練習問題 —
1. スペイン語クラスの絵本についての課題文では、その絵本の副題は何か。
2. スペイン語クラスの絵本についての課題文を、最後の文の後から書き継げ。

課題文 —

スペイン語クラスで教材に使っていた絵本の著者から,原本を頂戴した。
『アルバロおじいさんとCOVIDの嵐』という題で,「二つの世界の間にある命と魂についての寓話」という副題がつけられている。
クラスで先生は, 1ページごとに絵の部分を貼りだし,先ずその絵からどんな物語を考えるかを受講生に話させ,次に原文を示すというやり方で,楽しく授業を進めてくれた。読み終わった後,読後感を書かせ,それを著者に送ってくれた。そのお礼に,本が送られてきたのである。小学校の授業のようだが,80歳を超える爺さん生徒は皆まじめにやった。
”マルティンは誕生日のお祝いに,父のミゲルから消防自動車のおもちゃをもらう。ついているはしごを伸ばして,二人は登っていくと雲の上に出る。そこには,コロナウイルスに感染して亡くなったマルティンの祖父のアルバロが待っていて,二人と話をする。やがて襲ってきた嵐でおじいさんから離され,二人は地上にもどる。夢であったのか実際にあったことなのか分からないままに,二人は家に入って,マルティンの誕生祝に集まっている人たちに,雲の上の経験を話す。みんなは大喜びで,誕生日を祝う。天上からそれを見ていたアルバロは,笑った拍子に入れ歯を落としてしまい,拾いに皆の前に現れ,大笑いとなる。”

提示データ —
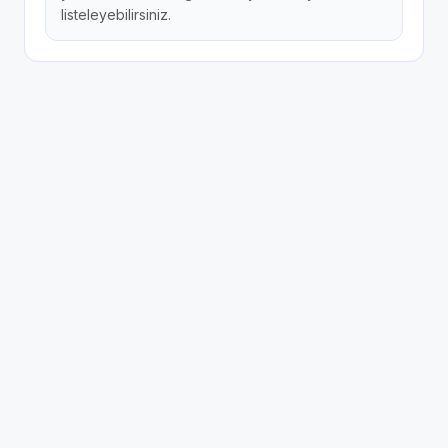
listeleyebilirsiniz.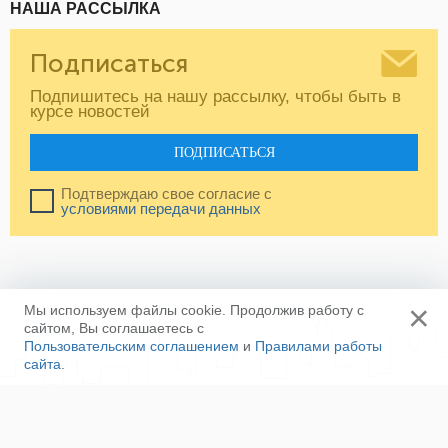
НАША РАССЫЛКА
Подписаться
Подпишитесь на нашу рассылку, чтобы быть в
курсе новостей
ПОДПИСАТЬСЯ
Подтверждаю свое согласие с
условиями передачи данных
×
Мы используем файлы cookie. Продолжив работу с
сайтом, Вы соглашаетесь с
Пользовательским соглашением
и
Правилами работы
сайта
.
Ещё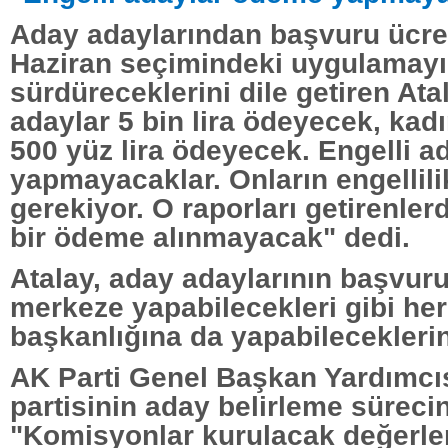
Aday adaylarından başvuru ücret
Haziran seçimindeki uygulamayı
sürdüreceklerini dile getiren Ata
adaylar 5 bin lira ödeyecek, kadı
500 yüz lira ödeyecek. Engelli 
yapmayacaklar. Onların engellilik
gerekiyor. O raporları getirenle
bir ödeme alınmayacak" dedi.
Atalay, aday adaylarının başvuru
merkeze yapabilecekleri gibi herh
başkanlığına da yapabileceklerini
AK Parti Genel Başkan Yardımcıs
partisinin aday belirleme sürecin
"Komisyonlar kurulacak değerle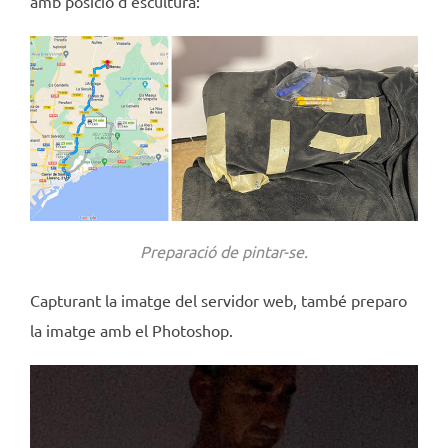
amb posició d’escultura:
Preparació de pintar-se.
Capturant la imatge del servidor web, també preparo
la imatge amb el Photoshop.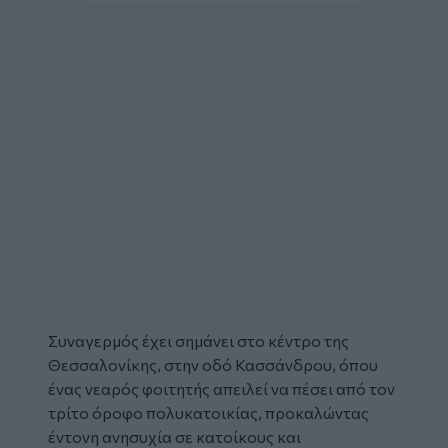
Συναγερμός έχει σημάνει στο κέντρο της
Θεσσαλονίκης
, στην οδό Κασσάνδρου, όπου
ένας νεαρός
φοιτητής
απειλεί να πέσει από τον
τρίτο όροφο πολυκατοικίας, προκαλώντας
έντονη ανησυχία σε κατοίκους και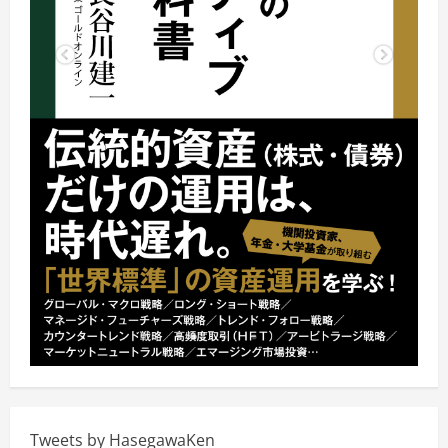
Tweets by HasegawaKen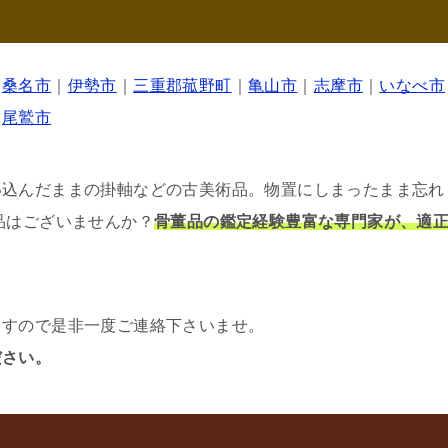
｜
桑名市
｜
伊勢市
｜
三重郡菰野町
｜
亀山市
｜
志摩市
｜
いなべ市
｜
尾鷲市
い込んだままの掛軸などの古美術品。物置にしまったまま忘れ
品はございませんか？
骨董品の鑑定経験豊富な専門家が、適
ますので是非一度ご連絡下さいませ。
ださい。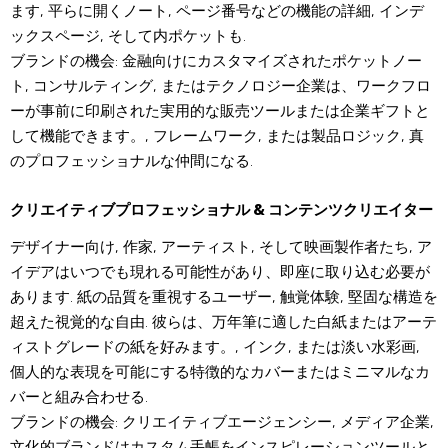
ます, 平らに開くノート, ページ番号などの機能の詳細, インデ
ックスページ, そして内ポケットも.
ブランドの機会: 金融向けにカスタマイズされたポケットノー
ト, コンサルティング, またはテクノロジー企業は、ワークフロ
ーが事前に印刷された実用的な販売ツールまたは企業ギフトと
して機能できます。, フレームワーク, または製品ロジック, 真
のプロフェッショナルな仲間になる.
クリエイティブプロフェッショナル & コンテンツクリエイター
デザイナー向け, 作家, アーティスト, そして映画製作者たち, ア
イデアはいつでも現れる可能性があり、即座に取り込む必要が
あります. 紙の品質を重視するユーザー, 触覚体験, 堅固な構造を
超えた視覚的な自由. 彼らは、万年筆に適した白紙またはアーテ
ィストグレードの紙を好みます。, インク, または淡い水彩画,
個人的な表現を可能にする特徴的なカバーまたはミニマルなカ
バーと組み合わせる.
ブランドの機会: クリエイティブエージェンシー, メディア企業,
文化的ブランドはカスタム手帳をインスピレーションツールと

各問の解答 —
1. 「二つの世界の間にある命と魂についての寓話」である。

2.
アルバロさんは実在の人物で,その伝記が絵本の巻末に納められている。著者のミゲルさんはアルバロさんの息子で,マルティンさんは孫である。
この寓話は,恐らく不幸にして亡くなったお父さんをしのんで,お父さんに代わって自分自身を励ますために書いたものではないかと思う。
雲の上の会話で,アルバロは,COVIDのパンデミックを嵐に例えて,息子と孫に言い聞かせる。
「雲の上の世界にも,しばしば嵐が訪れる。怖いし,いろいろなものを吹き飛ばす。しかし,過ぎ去ると平穏が戻り,そこには新しい秩序が生じる。嵐はわたしたちの生活に存在するものとして受け入れれば,生命に必要な水のような有益なものをもたらしてくれると考えることもできる。COVIDのパンデミックは嵐のようなものだ。大勢の人を病気にし,死さえももたらす。しかし,悪いことだけではない。いろいろなことをわたしたちに教え,進む道を掃き清めてくれるものもある。嵐の間は,身を潜めて自分を守るのがよい。やがて雲や風とともに立ち去る。」
これは大切な考え方である。ウイルスは時により,否応なく蔓延する。人類にとってそれは受け入れざるを得ないものである。パンデミックを与えられた機会ととらえ,新しい知恵を学び,新しい価値観,秩序,希望を見出していくことの大切さを,アルバロさんは説いている。
わたしは,著者への手紙の中で,死後孫に訪ねてきて欲しいので,話の中で出てきた消防車がどこで買えるか教えて欲しい,と書いたが,返事には,お孫さんが来てくれるといいですね,とだけあった。